Extract provided
------

The 1.6 km flyover has been planned from near the GMCH-32 roundabout to the railway overbridge on the Dakshin Marg, passing over the Tribune Chowk. To ease traffic at the Tribune Chowk, which sees a huge traffic of more than 1.43 lakh vehicles daily, including 1.35 lakh passenger car units (PCUs), the then UT Administrator VP Singh Badnore laid the foundation stone of the Rs 184 crore project on March 3, 2019.

On a petition filed by the Run Club, the Punjab and Haryana High Court on November 20, 2019, had stayed the move of the UT Administration to cut 700 trees on both sides of the Dakshin Marg and the Purv Marg to pave the way for the construction of the flyover connecting Zirakpur and Tribune Chowk, along with the construction process.

On May 1, the Punjab and Haryana High Court vacated the stay on the cutting of trees for the project.

The Bench ruled that the stay granted on November 20, 2019, had set Chandigarh back by a decade. The city was conceptualised in 1950 and could not continue to remain the same. Development was an ever-going process. The town was planned for 5 lakh people. But today “we are dealing with the tricity, which is now bounded by Panchkula, Mohali and New Chandigarh, having a population of over 15 lakh”.

------

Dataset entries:
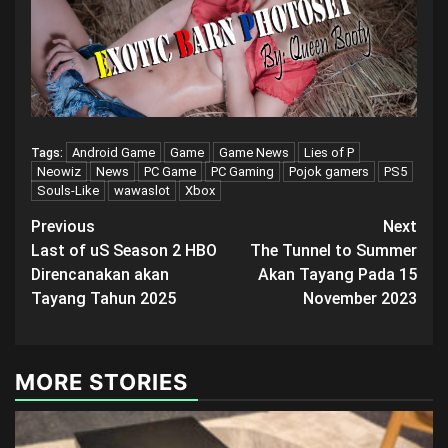
Android Game
Game
Game News
Lies of P
Tags:
Neowiz
News
PC Game
PC Gaming
Pojok gamers
PS5
Souls-Like
wawaslot
Xbox
Post
Previous
Next
Last of uS Season 2 HBO
The Tunnel to Summer
navigation
Direncanakan akan
Akan Tayang Pada 15
Tayang Tahun 2025
November 2023
MORE STORIES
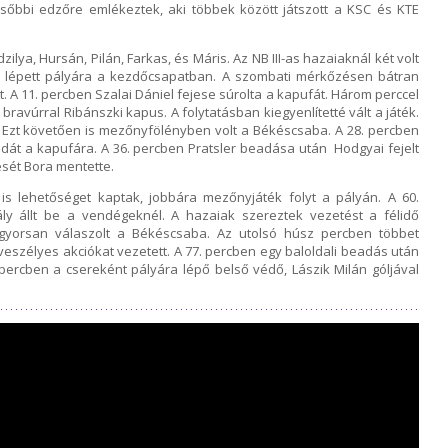
őbbi edzőre emlékeztek, aki többek között játszott a KSC és KTE
dzilya, Hursán, Pilán, Farkas, és Máris. Az NB III-as hazaiaknál két volt
el lépett pályára a kezdőcsapatban. A szombati mérkőzésen bátran
. A 11. percben Szalai Dániel fejese súrolta a kapufát. Három perccel
ravúrral Ribánszki kapus. A folytatásban kiegyenlítetté vált a játék.
l. Ezt követően is mezőnyfölényben volt a Békéscsaba. A 28. percben
bdát a kapufára. A 36. percben Pratsler beadása után Hodgyai fejelt
jesét Bora mentette.
is lehetőséget kaptak, jobbára mezőnyjáték folyt a pályán. A 60.
ly állt be a vendégeknél. A hazaiak szereztek vezetést a félidő
gyorsan válaszolt a Békéscsaba. Az utolsó húsz percben többet
s veszélyes akciókat vezetett. A 77. percben egy baloldali beadás után
. percben a csereként pályára lépő belső védő, Lászik Milán góljával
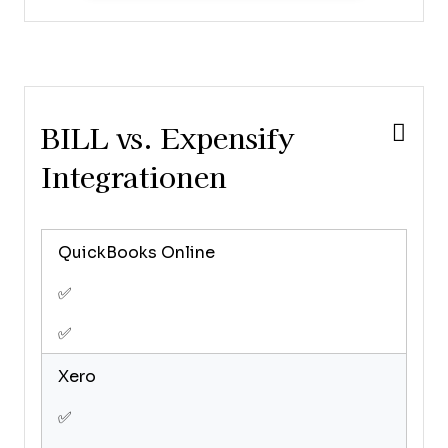
BILL vs. Expensify
Integrationen
QuickBooks Online
✅
✅
Xero
✅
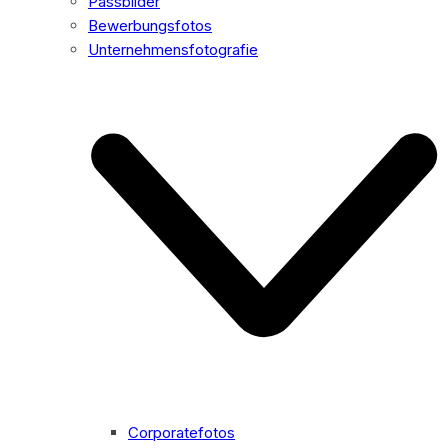
Passbilder
Bewerbungsfotos
Unternehmensfotografie
Corporatefotos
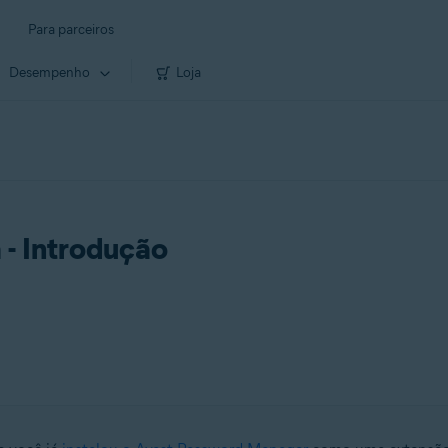
Para parceiros
Desempenho
Loja
 - Introdução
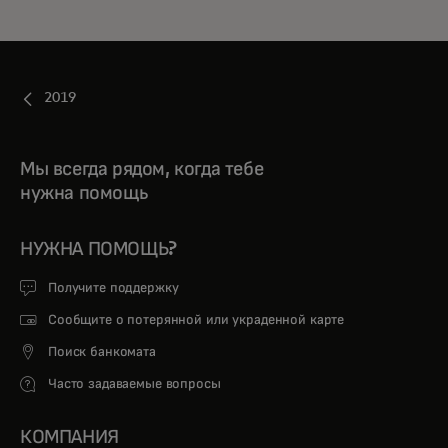
2019
Мы всегда рядом, когда тебе
нужна помощь
НУЖНА ПОМОЩЬ?
Получите поддержку
Сообщите о потерянной или украденной карте
Поиск банкомата
Часто задаваемые вопросы
КОМПАНИЯ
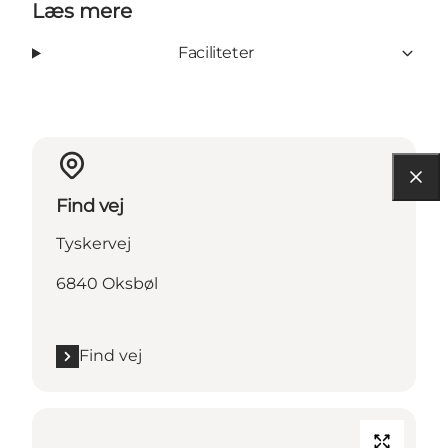
Læs mere
Faciliteter
Find vej
Tyskervej
6840 Oksbøl
Find vej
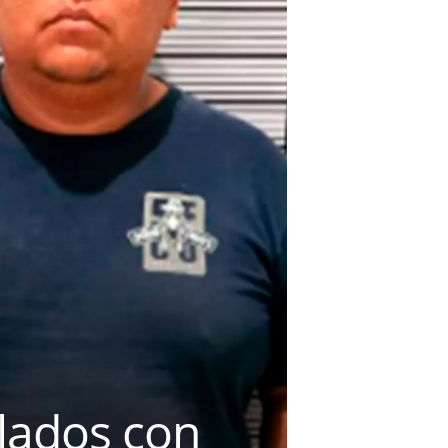
lados con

------

Exercise set
- 1) According to the passage on the Chandigarh flyover, why was the flyover project started? Answer in one to three sentences.
- 2) Rewrite the passage on the Chandigarh flyover from "The 1.6 km flyover" up to and including "for the project.", renaming "Tribune Chowk" as "Tribune Square" each time it occurs.

Answers for this exercise
- 1) The flyover was meant to ease traffic at the Tribune Chowk, which sees more than 1.43 lakh vehicles daily, including 1.35 lakh passenger car units. To that end, the then UT Administrator VP Singh Badnore laid the foundation stone of the Rs 184 crore project on March 3, 2019.

- 2)
The 1.6 km flyover has been planned from near the GMCH-32 roundabout to the railway overbridge on the Dakshin Marg, passing over the Tribune Square. To ease traffic at the Tribune Square, which sees a huge traffic of more than 1.43 lakh vehicles daily, including 1.35 lakh passenger car units (PCUs), the then UT Administrator VP Singh Badnore laid the foundation stone of the Rs 184 crore project on March 3, 2019.

On a petition filed by the Run Club, the Punjab and Haryana High Court on November 20, 2019, had stayed the move of the UT Administration to cut 700 trees on both sides of the Dakshin Marg and the Purv Marg to pave the way for the construction of the flyover connecting Zirakpur and Tribune Square, along with the construction process.

On May 1, the Punjab and Haryana High Court vacated the stay on the cutting of trees for the project.